# [EXERCISE INPUT]
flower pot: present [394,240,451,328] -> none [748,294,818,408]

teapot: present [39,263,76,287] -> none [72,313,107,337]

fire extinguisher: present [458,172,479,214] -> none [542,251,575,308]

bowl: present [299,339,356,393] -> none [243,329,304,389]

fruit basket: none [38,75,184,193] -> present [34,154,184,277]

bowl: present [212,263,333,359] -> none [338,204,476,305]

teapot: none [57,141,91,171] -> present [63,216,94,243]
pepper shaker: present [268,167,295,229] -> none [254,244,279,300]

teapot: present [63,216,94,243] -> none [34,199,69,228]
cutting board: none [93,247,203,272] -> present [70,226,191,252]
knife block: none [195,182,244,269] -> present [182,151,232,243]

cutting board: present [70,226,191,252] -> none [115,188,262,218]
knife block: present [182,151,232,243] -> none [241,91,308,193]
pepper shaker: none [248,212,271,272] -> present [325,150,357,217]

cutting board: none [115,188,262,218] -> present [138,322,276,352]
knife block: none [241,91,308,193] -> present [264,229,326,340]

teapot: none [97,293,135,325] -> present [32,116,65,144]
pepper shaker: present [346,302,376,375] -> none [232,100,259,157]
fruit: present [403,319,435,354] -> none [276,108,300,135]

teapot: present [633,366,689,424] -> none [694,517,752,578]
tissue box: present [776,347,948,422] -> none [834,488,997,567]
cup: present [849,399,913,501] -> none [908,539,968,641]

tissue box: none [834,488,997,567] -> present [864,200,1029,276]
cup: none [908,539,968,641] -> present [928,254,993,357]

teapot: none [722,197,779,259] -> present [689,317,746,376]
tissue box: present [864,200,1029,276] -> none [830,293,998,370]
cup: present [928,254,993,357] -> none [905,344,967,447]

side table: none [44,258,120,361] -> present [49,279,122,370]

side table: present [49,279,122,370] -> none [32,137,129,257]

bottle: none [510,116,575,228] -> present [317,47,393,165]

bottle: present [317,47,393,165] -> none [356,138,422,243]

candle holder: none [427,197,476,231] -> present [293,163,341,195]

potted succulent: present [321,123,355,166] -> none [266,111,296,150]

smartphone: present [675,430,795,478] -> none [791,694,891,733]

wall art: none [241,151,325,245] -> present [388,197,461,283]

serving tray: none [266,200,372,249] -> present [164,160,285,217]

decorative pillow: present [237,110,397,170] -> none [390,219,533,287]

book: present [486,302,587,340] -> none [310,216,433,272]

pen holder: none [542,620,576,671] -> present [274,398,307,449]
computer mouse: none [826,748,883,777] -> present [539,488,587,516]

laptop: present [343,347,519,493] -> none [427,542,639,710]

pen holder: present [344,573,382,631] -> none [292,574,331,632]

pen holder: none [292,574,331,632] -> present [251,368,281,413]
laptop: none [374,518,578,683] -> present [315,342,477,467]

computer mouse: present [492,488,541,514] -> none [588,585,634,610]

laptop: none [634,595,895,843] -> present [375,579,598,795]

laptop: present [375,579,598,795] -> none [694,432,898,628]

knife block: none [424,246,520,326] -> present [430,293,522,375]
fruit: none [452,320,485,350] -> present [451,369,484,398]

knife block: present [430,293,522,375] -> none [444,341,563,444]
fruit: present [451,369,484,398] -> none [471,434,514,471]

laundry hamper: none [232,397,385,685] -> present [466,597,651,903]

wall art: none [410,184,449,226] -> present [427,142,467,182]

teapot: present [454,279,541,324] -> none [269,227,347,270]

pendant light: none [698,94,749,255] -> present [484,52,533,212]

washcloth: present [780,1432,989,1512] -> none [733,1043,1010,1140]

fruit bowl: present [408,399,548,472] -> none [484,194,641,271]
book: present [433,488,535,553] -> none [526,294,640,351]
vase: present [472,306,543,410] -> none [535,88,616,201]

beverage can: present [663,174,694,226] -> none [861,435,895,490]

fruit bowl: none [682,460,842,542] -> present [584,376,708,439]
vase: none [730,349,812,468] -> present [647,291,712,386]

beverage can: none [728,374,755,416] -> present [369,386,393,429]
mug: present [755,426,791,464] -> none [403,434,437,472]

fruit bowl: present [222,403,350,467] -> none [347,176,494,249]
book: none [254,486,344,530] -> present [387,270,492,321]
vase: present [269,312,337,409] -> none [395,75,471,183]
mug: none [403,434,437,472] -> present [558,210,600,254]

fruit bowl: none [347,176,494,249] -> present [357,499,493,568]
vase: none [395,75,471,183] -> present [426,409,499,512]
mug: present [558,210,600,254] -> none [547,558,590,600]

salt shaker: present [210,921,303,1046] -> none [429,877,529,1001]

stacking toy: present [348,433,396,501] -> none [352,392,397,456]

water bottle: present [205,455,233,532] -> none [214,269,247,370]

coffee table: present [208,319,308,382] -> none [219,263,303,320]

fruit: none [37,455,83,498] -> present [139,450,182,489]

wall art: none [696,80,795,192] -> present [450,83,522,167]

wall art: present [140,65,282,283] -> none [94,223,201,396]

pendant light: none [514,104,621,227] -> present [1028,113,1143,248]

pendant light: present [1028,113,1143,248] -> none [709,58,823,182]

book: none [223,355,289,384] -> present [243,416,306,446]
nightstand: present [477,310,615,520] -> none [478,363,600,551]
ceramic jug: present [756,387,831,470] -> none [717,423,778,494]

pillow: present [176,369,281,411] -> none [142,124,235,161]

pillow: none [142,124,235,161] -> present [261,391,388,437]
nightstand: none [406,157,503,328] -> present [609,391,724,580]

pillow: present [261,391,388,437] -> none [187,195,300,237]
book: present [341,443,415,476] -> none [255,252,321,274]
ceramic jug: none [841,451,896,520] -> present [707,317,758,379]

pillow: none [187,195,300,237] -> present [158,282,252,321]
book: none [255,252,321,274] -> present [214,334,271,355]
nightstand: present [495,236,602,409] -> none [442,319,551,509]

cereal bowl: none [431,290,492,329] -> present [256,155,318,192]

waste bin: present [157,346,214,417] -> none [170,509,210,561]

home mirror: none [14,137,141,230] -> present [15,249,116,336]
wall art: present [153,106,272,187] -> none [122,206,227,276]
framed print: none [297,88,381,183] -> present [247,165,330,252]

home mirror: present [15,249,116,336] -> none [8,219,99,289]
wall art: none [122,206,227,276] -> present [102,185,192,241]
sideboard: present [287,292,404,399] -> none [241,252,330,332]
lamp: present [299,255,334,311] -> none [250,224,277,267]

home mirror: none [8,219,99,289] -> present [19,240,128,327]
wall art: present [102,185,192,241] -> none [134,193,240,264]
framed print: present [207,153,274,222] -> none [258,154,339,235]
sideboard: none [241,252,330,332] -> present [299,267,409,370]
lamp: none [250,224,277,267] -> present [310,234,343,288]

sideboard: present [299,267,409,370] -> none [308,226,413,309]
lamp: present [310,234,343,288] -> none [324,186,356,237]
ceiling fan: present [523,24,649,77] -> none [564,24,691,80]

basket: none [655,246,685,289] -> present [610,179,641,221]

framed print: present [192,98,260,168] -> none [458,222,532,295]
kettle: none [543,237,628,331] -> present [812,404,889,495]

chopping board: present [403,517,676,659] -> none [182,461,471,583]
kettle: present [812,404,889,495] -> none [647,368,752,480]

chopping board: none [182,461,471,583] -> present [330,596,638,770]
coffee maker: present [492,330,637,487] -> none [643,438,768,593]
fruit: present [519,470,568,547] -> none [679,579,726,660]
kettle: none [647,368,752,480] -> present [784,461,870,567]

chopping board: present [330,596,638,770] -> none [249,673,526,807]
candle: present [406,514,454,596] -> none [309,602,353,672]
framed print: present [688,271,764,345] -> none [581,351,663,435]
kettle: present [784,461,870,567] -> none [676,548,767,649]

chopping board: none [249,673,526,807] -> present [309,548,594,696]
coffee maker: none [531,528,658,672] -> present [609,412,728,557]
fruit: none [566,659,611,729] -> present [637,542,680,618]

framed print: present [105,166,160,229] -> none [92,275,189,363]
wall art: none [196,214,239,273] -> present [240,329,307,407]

# [ABOUT THIS TASK]
How many lines in the listing above contain the string "home"? Answer with the number only.

# [THE COMPLETED TASK]
3